(THE TASK): Read the data below. Every line holding the string "toán" must be copied.

(ENTRIES SUPPLIED):
╔══

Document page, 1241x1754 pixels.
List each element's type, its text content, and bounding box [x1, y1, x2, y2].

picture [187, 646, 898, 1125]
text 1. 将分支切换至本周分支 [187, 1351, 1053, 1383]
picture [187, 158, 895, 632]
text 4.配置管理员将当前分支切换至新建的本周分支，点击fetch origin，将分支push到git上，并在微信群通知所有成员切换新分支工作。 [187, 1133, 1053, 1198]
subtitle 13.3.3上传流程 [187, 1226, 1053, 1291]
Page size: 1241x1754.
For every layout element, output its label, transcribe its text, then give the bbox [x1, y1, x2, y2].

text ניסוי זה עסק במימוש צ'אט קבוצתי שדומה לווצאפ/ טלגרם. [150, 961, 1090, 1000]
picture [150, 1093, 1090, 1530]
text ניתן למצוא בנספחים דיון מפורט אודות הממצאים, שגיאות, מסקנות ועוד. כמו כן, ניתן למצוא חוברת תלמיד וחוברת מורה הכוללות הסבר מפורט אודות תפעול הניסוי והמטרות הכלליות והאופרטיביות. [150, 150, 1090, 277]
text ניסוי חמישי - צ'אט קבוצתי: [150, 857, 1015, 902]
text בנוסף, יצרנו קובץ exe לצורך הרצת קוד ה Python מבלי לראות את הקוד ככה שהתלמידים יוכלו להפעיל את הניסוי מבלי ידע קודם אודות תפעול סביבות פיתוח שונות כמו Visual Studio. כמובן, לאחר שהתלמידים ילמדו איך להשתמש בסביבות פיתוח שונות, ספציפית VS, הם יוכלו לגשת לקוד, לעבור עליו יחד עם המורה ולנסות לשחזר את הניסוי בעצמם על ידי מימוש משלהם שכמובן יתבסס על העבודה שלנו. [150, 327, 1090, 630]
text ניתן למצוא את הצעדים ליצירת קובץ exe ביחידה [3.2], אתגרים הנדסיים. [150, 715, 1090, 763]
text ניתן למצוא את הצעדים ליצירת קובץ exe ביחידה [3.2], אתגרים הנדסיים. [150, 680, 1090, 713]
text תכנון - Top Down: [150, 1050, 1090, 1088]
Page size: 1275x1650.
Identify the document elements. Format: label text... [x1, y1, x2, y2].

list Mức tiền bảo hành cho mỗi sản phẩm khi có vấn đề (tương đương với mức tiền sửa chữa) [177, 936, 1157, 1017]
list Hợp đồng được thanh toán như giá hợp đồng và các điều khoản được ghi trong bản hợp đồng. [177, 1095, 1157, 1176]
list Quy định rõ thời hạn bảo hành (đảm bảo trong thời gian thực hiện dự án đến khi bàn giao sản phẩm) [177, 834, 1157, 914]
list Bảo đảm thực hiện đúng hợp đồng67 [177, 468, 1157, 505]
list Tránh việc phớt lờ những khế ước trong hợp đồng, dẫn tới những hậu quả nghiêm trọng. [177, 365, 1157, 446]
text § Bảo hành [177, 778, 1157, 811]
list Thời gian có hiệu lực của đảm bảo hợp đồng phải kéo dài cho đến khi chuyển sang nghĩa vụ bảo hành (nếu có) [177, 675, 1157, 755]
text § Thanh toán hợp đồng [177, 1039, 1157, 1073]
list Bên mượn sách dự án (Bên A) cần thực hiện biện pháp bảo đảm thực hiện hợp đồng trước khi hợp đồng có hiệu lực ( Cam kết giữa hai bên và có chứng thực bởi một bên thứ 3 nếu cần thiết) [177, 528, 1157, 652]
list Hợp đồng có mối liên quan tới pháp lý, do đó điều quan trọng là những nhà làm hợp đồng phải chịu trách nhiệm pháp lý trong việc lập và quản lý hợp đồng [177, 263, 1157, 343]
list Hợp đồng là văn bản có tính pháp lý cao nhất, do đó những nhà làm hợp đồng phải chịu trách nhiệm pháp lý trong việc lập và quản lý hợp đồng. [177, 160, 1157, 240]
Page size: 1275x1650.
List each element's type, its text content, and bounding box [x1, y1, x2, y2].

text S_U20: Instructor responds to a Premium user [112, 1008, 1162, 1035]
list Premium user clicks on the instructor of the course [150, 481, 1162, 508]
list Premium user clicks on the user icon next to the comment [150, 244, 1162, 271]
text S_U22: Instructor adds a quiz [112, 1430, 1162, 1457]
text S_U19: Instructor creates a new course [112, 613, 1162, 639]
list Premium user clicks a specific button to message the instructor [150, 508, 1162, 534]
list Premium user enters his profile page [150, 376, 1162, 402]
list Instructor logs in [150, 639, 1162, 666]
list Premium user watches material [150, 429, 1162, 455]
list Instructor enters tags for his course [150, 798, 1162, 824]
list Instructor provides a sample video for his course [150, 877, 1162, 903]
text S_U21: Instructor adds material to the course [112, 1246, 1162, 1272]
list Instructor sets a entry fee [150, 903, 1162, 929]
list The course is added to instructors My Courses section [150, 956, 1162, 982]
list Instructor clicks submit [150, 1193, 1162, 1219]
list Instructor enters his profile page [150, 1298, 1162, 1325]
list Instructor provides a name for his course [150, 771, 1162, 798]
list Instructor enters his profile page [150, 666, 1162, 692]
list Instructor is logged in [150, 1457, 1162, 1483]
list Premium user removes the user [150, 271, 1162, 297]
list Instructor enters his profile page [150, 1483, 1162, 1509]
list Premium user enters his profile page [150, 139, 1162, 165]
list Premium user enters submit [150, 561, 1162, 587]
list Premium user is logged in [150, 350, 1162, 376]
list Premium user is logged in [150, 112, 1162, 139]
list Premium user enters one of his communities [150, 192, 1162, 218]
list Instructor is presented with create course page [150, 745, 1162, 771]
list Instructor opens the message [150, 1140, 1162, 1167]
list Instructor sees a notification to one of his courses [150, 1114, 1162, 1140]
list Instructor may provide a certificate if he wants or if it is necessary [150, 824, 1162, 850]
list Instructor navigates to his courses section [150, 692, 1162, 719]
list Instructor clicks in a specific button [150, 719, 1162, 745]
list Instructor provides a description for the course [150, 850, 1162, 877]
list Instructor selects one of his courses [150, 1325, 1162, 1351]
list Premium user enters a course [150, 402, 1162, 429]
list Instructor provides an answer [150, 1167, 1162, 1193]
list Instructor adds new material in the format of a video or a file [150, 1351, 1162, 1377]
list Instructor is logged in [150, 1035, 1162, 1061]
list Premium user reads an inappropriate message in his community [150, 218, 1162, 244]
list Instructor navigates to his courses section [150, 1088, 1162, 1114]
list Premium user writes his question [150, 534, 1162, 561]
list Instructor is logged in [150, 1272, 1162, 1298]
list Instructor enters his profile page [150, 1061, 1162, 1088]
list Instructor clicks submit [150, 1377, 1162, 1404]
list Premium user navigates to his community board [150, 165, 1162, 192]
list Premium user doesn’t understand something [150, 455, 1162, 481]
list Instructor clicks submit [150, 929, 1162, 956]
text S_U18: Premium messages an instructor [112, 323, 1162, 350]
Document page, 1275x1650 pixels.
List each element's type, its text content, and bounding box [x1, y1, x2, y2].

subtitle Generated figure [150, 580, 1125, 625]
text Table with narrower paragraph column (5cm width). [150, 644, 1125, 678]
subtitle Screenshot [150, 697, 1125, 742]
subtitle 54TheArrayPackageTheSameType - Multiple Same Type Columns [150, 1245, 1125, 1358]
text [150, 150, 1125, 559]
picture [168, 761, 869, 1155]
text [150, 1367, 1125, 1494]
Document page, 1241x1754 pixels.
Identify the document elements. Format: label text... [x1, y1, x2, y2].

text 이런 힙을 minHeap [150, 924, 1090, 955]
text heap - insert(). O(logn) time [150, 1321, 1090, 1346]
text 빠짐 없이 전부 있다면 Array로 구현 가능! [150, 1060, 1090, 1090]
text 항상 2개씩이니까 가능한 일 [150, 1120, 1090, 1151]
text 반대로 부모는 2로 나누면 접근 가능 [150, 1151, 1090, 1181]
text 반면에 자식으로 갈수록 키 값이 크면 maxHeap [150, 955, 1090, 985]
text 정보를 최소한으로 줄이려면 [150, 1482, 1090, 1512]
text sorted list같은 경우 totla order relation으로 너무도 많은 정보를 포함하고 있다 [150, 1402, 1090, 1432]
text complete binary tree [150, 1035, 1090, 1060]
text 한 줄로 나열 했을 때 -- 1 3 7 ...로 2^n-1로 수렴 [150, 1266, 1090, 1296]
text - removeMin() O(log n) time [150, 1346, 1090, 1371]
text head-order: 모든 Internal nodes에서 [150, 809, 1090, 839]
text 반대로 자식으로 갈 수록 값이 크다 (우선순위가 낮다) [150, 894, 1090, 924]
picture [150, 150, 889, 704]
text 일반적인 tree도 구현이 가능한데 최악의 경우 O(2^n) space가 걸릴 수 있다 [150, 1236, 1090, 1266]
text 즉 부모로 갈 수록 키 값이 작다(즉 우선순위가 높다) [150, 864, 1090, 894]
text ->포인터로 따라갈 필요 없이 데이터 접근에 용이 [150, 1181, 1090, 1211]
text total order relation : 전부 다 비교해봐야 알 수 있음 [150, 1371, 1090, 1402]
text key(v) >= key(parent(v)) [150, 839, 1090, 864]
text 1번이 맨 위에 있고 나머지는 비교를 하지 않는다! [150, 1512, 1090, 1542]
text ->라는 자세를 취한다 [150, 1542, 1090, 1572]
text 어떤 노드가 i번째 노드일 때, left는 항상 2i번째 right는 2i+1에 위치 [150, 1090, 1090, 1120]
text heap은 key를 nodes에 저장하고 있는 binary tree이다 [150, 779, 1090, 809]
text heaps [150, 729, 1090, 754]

╚══

(RESPONSE BOX):
list Hợp đồng được thanh toán như giá hợp đồng và các điều khoản được ghi trong bản hợp đồng. [177, 1095, 1157, 1176]
text § Thanh toán hợp đồng [177, 1039, 1157, 1073]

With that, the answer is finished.